Washington, D.C. chef and restaurateur Mike Isabella and chef/partner Jennifer Carroll announce Requin, their French Mediterranean collaboration, will maintain its current 5,100-square-foot location at Mosaic District in Merrifield, Virginia. Though it opened as a temporary pop-up concept in December, Requin has enjoyed several months of success in the area and will continue to fill a niche with Carroll’s contemporary spin on French Mediterranean flavors, available for weekday lunch, weekend brunch and dinner. A second location of Requin is underway at The Wharf in D.C.’s Southwest Waterfront redevelopment and is set to open in mid-2017. 

“We’ve loved contributing to the energy and community vibe of Mosaic District, and look forward to making this our forever home,” Carroll says. “There are changes afoot in our design and menu that speak to our overall vision for Requin, and we’re excited to share those with our guests.” 

“We have had one of our busiest openings in the company with Kapnos Kouzina in Bethesda,” Isabella adds. “While we had always planned to open a second location in Mosaic District, Requin has been so successful Jennifer and I decided to keep it running permanently, not just as a pop-up. Our popular Greek restaurants are now open in D.C., Maryland and Virginia, and by making Requin a permanent resident at Mosaic District, we will continue to offer our one-of-a-kind French Mediterranean concept without a break before the D.C. location opens in 2017.”

Requin launched with dinner-only service late last year, and has since expanded its offerings to include weekday lunch and weekend brunch. Carroll’s seasonal approach to the menu of shareable small plates and family-style dishes remains a cornerstone of the dining experience, expressed in such items as celery root pastrami; warm jumbo lump crab puff pastry accented with peas, radish and mint; and grilled whole fish that changes with market availability and comes served with broccolini, shallot confit, and smoky tomato butter. Other updates on the docket include a dedicated pre-theater menu featuring quick-from-the-kitchen plates like artichoke and white bean rillettes, grilled swordfish and profiteroles.

With the guidance of Natalie Park Design Studio, Requin will debut a refreshed look in the dining room, complete with new paint, window treatments, lighting, bar seating, reupholstered banquettes and dividers to create more privacy between tables. Now available adjacent to the restaurant is space for up to a dozen on a sun-drenched patio, with capacity for more than 100 coming later this summer to Requin’s rooftop.
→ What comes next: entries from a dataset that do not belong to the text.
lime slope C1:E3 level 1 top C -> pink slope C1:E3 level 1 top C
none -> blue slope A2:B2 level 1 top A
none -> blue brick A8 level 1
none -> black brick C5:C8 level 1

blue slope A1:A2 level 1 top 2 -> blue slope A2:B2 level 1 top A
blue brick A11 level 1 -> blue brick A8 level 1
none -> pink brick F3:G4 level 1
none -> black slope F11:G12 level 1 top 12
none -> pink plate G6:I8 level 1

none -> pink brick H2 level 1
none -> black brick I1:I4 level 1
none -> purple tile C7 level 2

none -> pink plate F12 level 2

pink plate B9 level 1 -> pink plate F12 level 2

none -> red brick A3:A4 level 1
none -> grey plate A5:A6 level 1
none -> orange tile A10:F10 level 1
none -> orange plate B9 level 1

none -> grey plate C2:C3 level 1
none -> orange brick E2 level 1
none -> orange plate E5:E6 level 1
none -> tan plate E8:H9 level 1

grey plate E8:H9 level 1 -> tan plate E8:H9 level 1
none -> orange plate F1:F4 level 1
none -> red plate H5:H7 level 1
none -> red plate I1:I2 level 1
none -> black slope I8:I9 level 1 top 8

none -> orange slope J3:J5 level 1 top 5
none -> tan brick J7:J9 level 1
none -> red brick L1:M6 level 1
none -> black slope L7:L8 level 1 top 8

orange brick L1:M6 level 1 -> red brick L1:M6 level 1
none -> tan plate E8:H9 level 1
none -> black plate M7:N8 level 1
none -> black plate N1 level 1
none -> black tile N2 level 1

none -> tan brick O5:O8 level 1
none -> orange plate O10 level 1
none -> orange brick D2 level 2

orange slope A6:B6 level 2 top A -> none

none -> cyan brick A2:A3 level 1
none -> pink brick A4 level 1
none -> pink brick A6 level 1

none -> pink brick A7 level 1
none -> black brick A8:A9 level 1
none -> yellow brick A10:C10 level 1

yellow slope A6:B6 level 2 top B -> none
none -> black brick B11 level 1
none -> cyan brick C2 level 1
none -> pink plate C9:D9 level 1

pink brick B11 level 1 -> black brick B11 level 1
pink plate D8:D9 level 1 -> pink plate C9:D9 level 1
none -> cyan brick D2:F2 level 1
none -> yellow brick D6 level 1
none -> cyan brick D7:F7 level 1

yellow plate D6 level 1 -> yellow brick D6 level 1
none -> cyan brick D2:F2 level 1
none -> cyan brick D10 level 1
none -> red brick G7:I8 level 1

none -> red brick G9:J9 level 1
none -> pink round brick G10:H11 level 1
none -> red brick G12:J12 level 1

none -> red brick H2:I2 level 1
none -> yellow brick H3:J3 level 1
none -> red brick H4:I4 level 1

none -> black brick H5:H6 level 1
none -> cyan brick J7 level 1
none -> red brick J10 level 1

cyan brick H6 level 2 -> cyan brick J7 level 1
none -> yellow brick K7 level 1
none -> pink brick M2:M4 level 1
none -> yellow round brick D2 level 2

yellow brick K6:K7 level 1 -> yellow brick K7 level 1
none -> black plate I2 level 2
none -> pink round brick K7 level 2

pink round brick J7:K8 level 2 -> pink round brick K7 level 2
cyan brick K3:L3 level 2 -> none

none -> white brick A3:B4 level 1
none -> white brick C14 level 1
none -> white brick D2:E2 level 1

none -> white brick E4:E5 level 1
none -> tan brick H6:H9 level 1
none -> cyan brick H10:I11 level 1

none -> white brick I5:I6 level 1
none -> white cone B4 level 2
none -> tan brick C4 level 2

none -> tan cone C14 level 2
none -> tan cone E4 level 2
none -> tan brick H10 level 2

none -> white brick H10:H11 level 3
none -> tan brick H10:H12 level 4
Chef Carroll, the newest member of the Mike Isabella Concepts team, is the chef/partner at Requin. Previously, Carroll worked with the Marcus Samuelsson Group at the Red Rooster in Harlem and the Bermuda pop-up Samuelsson at Hamilton Princess. She also served under Eric Ripert as sous chef at his acclaimed Le Bernardin in New York and later as chef de cuisine at 10 Arts Bistro & Lounge in Philadelphia. Carroll appeared alongside Mike Isabella on season six of Top Chef, as well as on Top Chef: All-Stars, Top Chef Duels and Life After Top Chef.

Isabella is the chef/owner of Graffiato, Kapnos and G in Washington, D.C., Kapnos Taverna, Yona and Pepita Cantina in Arlington, Va., Kapnos Kouzina in Bethesda, Md., and a second location of Graffiato in Richmond, Va. His forthcoming projects include Isabella Eatery, a 10-concept food emporium, and additional locations of Kapnos Taverna and Requin.